Compared to the walls of healthy plaque-free arteries, plaque buildup had 16 times more plastic — just in the people who didn't have symptoms. In people who had experienced stroke, mini-stroke, or vision loss, the plaque had 51 times more plastic.

"Wow and not good," Jaime Ross, a neuroscientist at the University of Rhode Island who was not involved in the study but has studied microplastics in mice, told BI after reading the results.

"It's very shocking to see 51 times higher," she said, adding that in her research, a signal that's just three times stronger is "very robust and striking."

What exactly the plastics are doing in there, if anything, remains a mystery. The new study offers some possible clues, though.

This research has not yet undergone the scrutiny of peer review, but Clark said he plans to submit it for publication in a peer-reviewed scientific journal later this year, after replicating some of their results.

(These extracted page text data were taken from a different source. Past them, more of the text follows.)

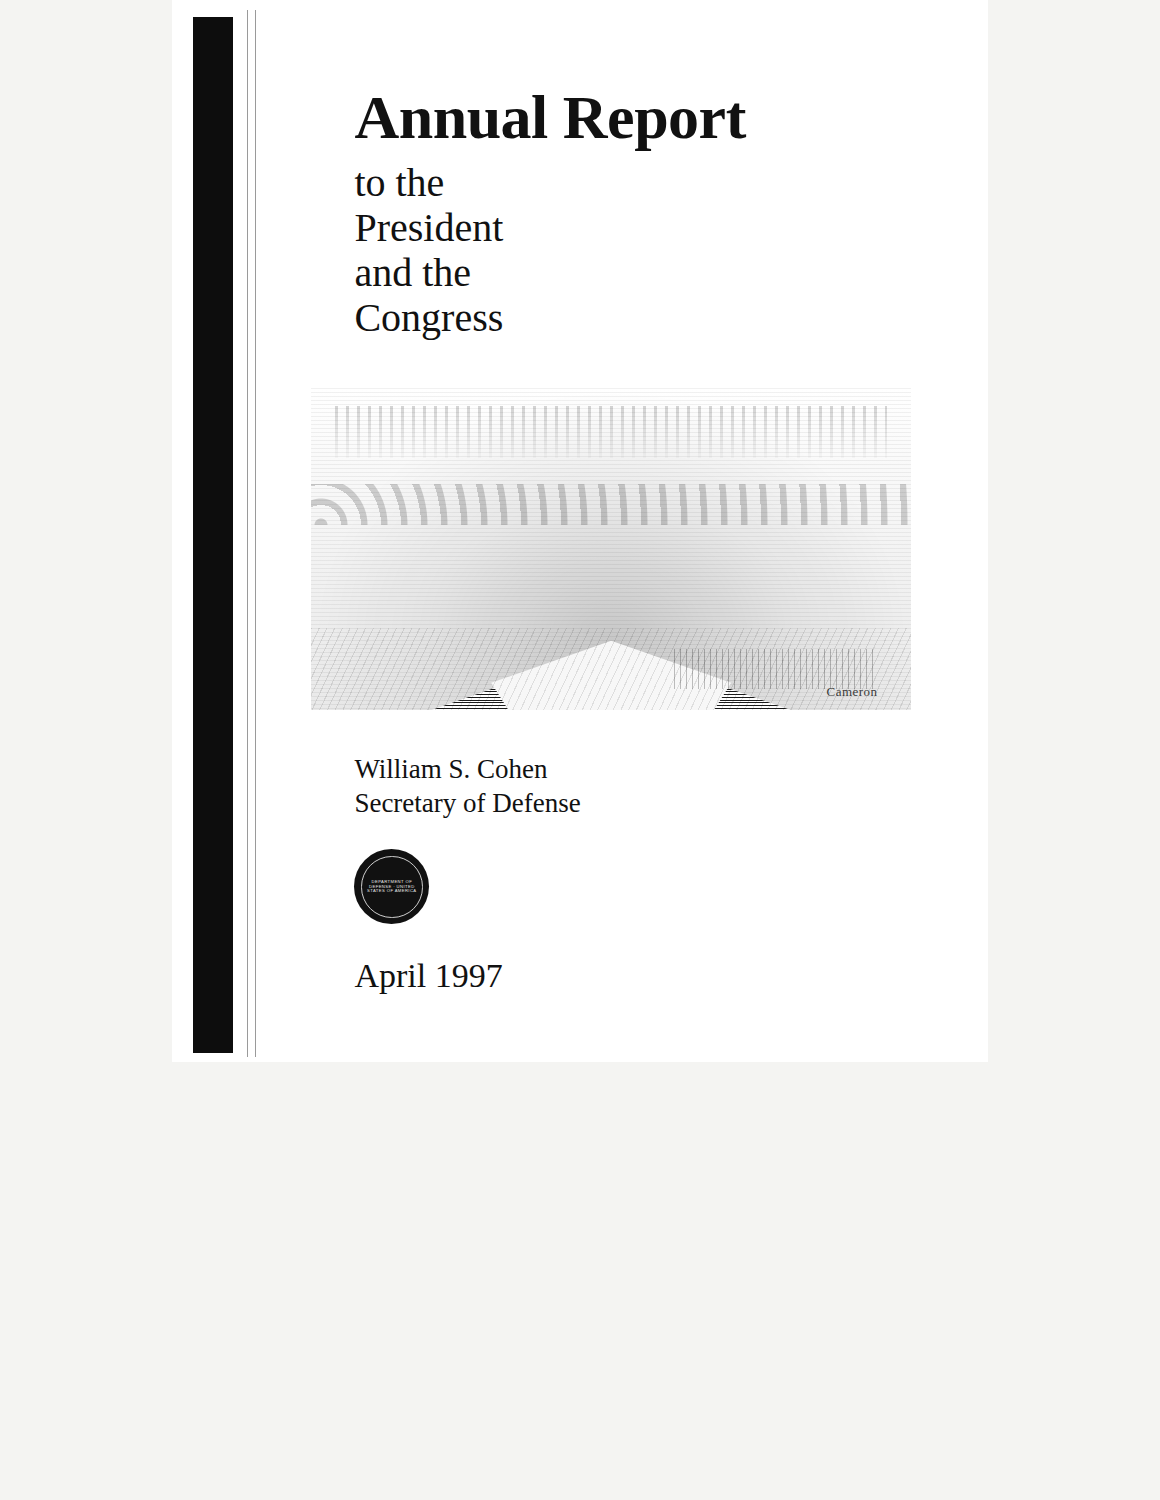Annual Report
to the President and the Congress
Cameron
William S. Cohen Secretary of Defense
Department of Defense · United States of America
April 1997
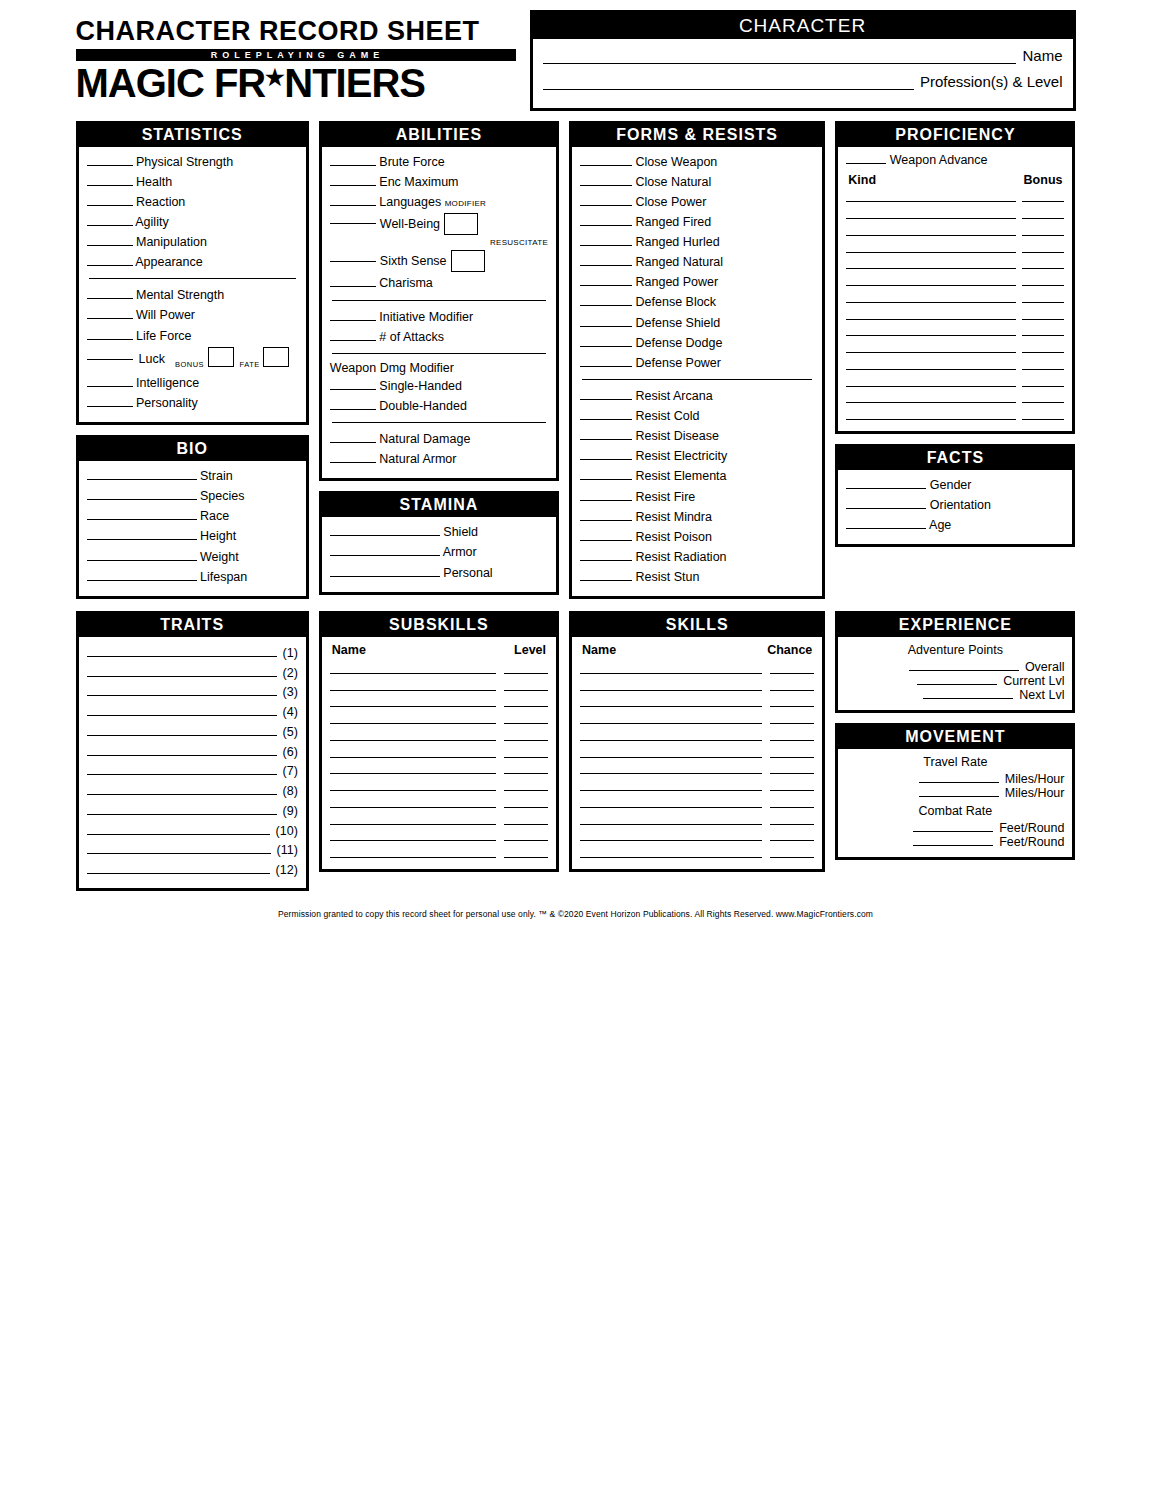CHARACTER RECORD SHEET
ROLEPLAYING GAME
MAGIC FR★NTIERS
CHARACTER
Name
Profession(s) & Level
STATISTICS
Physical Strength
Health
Reaction
Agility
Manipulation
Appearance
Mental Strength
Will Power
Life Force
Luck BONUS FATE
Intelligence
Personality
BIO
Strain
Species
Race
Height
Weight
Lifespan
ABILITIES
Brute Force
Enc Maximum
Languages MODIFIER
Well-Being
RESUSCITATE
Sixth Sense
Charisma
Initiative Modifier
# of Attacks
Weapon Dmg Modifier
Single-Handed
Double-Handed
Natural Damage
Natural Armor
STAMINA
Shield
Armor
Personal
FORMS & RESISTS
Close Weapon
Close Natural
Close Power
Ranged Fired
Ranged Hurled
Ranged Natural
Ranged Power
Defense Block
Defense Shield
Defense Dodge
Defense Power
Resist Arcana
Resist Cold
Resist Disease
Resist Electricity
Resist Elementa
Resist Fire
Resist Mindra
Resist Poison
Resist Radiation
Resist Stun
PROFICIENCY
Weapon Advance
Kind Bonus
FACTS
Gender
Orientation
Age
TRAITS
(1)
(2)
(3)
(4)
(5)
(6)
(7)
(8)
(9)
(10)
(11)
(12)
SUBSKILLS
Name Level
SKILLS
Name Chance
EXPERIENCE
Adventure Points
Overall
Current Lvl
Next Lvl
MOVEMENT
Travel Rate
Miles/Hour
Miles/Hour
Combat Rate
Feet/Round
Feet/Round
Permission granted to copy this record sheet for personal use only. ™ & ©2020 Event Horizon Publications. All Rights Reserved. www.MagicFrontiers.com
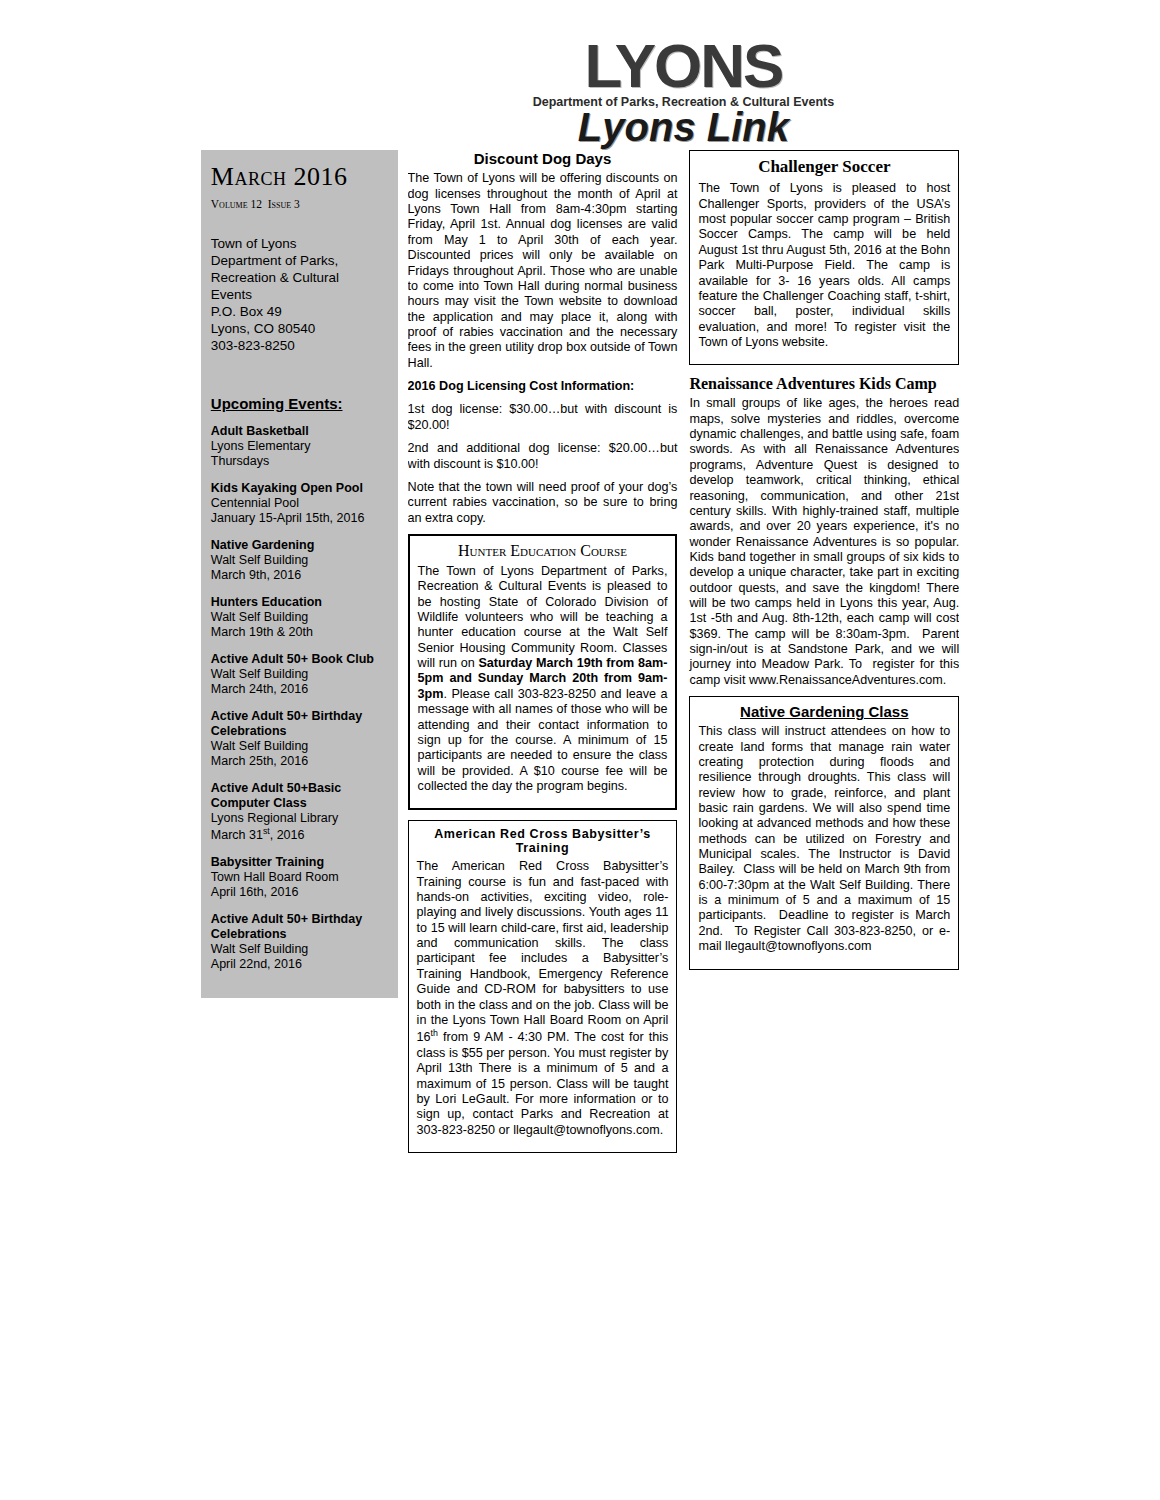LYONS
Department of Parks, Recreation & Cultural Events
Lyons Link
March 2016
Volume 12 Issue 3
Town of Lyons
Department of Parks,
Recreation & Cultural
Events
P.O. Box 49
Lyons, CO 80540
303-823-8250
Upcoming Events:
Adult Basketball
Lyons Elementary
Thursdays
Kids Kayaking Open Pool
Centennial Pool
January 15-April 15th, 2016
Native Gardening
Walt Self Building
March 9th, 2016
Hunters Education
Walt Self Building
March 19th & 20th
Active Adult 50+ Book Club
Walt Self Building
March 24th, 2016
Active Adult 50+ Birthday Celebrations
Walt Self Building
March 25th, 2016
Active Adult 50+Basic Computer Class
Lyons Regional Library
March 31st, 2016
Babysitter Training
Town Hall Board Room
April 16th, 2016
Active Adult 50+ Birthday Celebrations
Walt Self Building
April 22nd, 2016
Discount Dog Days
The Town of Lyons will be offering discounts on dog licenses throughout the month of April at Lyons Town Hall from 8am-4:30pm starting Friday, April 1st. Annual dog licenses are valid from May 1 to April 30th of each year. Discounted prices will only be available on Fridays throughout April. Those who are unable to come into Town Hall during normal business hours may visit the Town website to download the application and may place it, along with proof of rabies vaccination and the necessary fees in the green utility drop box outside of Town Hall.
2016 Dog Licensing Cost Information:
1st dog license: $30.00…but with discount is $20.00!
2nd and additional dog license: $20.00…but with discount is $10.00!
Note that the town will need proof of your dog’s current rabies vaccination, so be sure to bring an extra copy.
Hunter Education Course
The Town of Lyons Department of Parks, Recreation & Cultural Events is pleased to be hosting State of Colorado Division of Wildlife volunteers who will be teaching a hunter education course at the Walt Self Senior Housing Community Room. Classes will run on Saturday March 19th from 8am-5pm and Sunday March 20th from 9am-3pm. Please call 303-823-8250 and leave a message with all names of those who will be attending and their contact information to sign up for the course. A minimum of 15 participants are needed to ensure the class will be provided. A $10 course fee will be collected the day the program begins.
American Red Cross Babysitter’s Training
The American Red Cross Babysitter’s Training course is fun and fast-paced with hands-on activities, exciting video, role-playing and lively discussions. Youth ages 11 to 15 will learn child-care, first aid, leadership and communication skills. The class participant fee includes a Babysitter’s Training Handbook, Emergency Reference Guide and CD-ROM for babysitters to use both in the class and on the job. Class will be in the Lyons Town Hall Board Room on April 16th from 9 AM - 4:30 PM. The cost for this class is $55 per person. You must register by April 13th There is a minimum of 5 and a maximum of 15 person. Class will be taught by Lori LeGault. For more information or to sign up, contact Parks and Recreation at 303-823-8250 or llegault@townoflyons.com.
Challenger Soccer
The Town of Lyons is pleased to host Challenger Sports, providers of the USA’s most popular soccer camp program – British Soccer Camps. The camp will be held August 1st thru August 5th, 2016 at the Bohn Park Multi-Purpose Field. The camp is available for 3- 16 years olds. All camps feature the Challenger Coaching staff, t-shirt, soccer ball, poster, individual skills evaluation, and more! To register visit the Town of Lyons website.
Renaissance Adventures Kids Camp
In small groups of like ages, the heroes read maps, solve mysteries and riddles, overcome dynamic challenges, and battle using safe, foam swords. As with all Renaissance Adventures programs, Adventure Quest is designed to develop teamwork, critical thinking, ethical reasoning, communication, and other 21st century skills. With highly-trained staff, multiple awards, and over 20 years experience, it's no wonder Renaissance Adventures is so popular. Kids band together in small groups of six kids to develop a unique character, take part in exciting outdoor quests, and save the kingdom! There will be two camps held in Lyons this year, Aug. 1st -5th and Aug. 8th-12th, each camp will cost $369. The camp will be 8:30am-3pm. Parent sign-in/out is at Sandstone Park, and we will journey into Meadow Park. To register for this camp visit www.RenaissanceAdventures.com.
Native Gardening Class
This class will instruct attendees on how to create land forms that manage rain water creating protection during floods and resilience through droughts. This class will review how to grade, reinforce, and plant basic rain gardens. We will also spend time looking at advanced methods and how these methods can be utilized on Forestry and Municipal scales. The Instructor is David Bailey. Class will be held on March 9th from 6:00-7:30pm at the Walt Self Building. There is a minimum of 5 and a maximum of 15 participants. Deadline to register is March 2nd. To Register Call 303-823-8250, or e-mail llegault@townoflyons.com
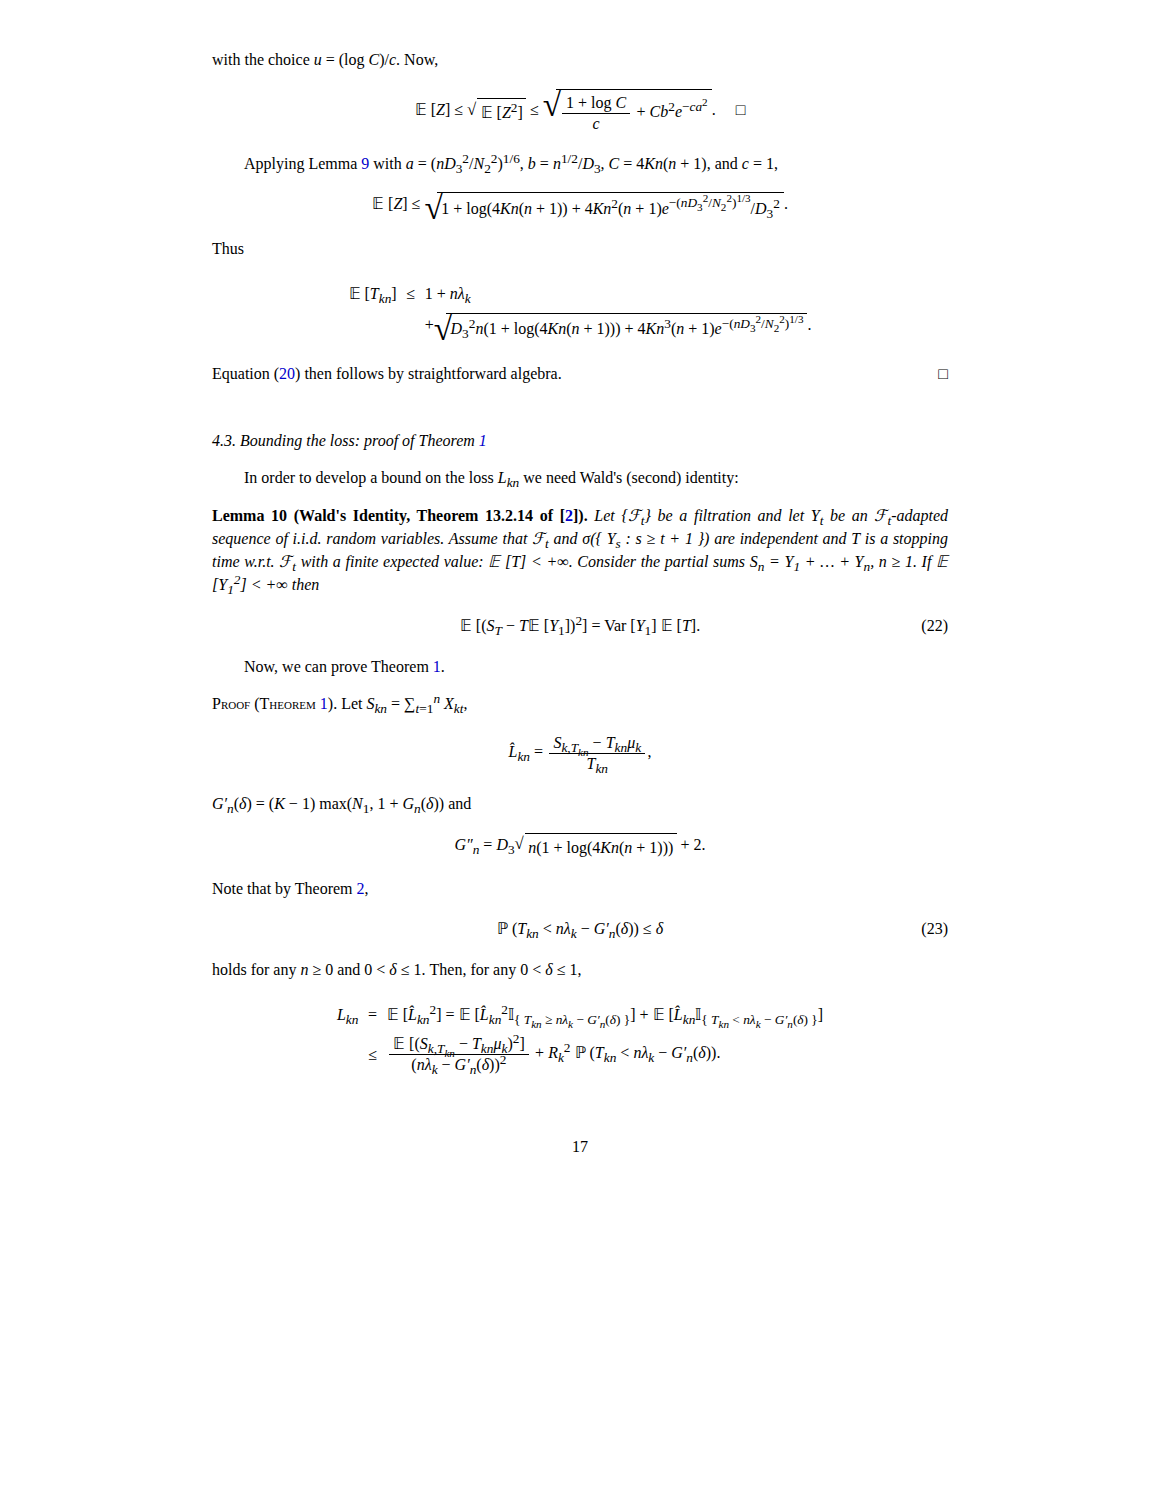with the choice u = (log C)/c. Now,
𝔼 [Z] ≤ 𝔼 [Z2] ≤ 1 + log C c + Cb2e−ca2. □
Applying Lemma 9 with a = (nD32/N22)1/6, b = n1/2/D3, C = 4Kn(n + 1), and c = 1,
𝔼 [Z] ≤ 1 + log(4Kn(n + 1)) + 4Kn2(n + 1)e−(nD32/N22)1/3/D32.
Thus
| 𝔼 [ T kn ] | ≤ | 1 + nλ k |
| | | + D 3 2 n (1 + log(4 Kn ( n + 1))) + 4 Kn 3 ( n + 1) e −( nD 3 2 / N 2 2 ) 1/3 . |
Equation (20) then follows by straightforward algebra. □
4.3. Bounding the loss: proof of Theorem 1
In order to develop a bound on the loss Lkn we need Wald's (second) identity:
Lemma 10 (Wald's Identity, Theorem 13.2.14 of [2]). Let {ℱt} be a filtration and let Yt be an ℱt-adapted sequence of i.i.d. random variables. Assume that ℱt and σ({ Ys : s ≥ t + 1 }) are independent and T is a stopping time w.r.t. ℱt with a finite expected value: 𝔼 [T] < +∞. Consider the partial sums Sn = Y1 + … + Yn, n ≥ 1. If 𝔼 [Y12] < +∞ then
𝔼 [(ST − T𝔼 [Y1])2] = Var [Y1] 𝔼 [T].
(22)
Now, we can prove Theorem 1.
Proof (Theorem 1). Let Skn = ∑t=1n Xkt,
L̂kn = Sk,Tkn − Tknμk Tkn,
G′n(δ) = (K − 1) max(N1, 1 + Gn(δ)) and
G″n = D3n(1 + log(4Kn(n + 1))) + 2.
Note that by Theorem 2,
ℙ (Tkn < nλk − G′n(δ)) ≤ δ
(23)
holds for any n ≥ 0 and 0 < δ ≤ 1. Then, for any 0 < δ ≤ 1,
| L kn | = | 𝔼 [ L̂ kn 2 ] = 𝔼 [ L̂ kn 2 𝕀 { T kn ≥ nλ k − G′ n ( δ ) } ] + 𝔼 [ L̂ kn 𝕀 { T kn < nλ k − G′ n ( δ ) } ] |
| | ≤ | 𝔼 [( S k , T kn − T kn μ k ) 2 ] ( nλ k − G′ n ( δ )) 2 + R k 2 ℙ ( T kn < nλ k − G′ n ( δ )). |
17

Genetic activity looked different with plastic

Clark is a vascular surgeon, not a microplastics specialist. However, he got the idea for this study by talking with his colleague Matthew Campen, who recently discovered that human brains contain a spoon's worth of plastic.

Hand holding microplastic
Microplastics get way smaller than this.Getty Images

"We realized together that there really wasn't a lot of data on nanoplastics and microplastics in the vascular system, within blood vessels," Clark said.

Previous research had found that people with microplastics in their arterial plaque were more likely to have a heart attack or stroke or die.

To investigate why, Clark studied samples from 48 people's carotid arteries — the pair of superhighways in your neck that channel blood to your brain.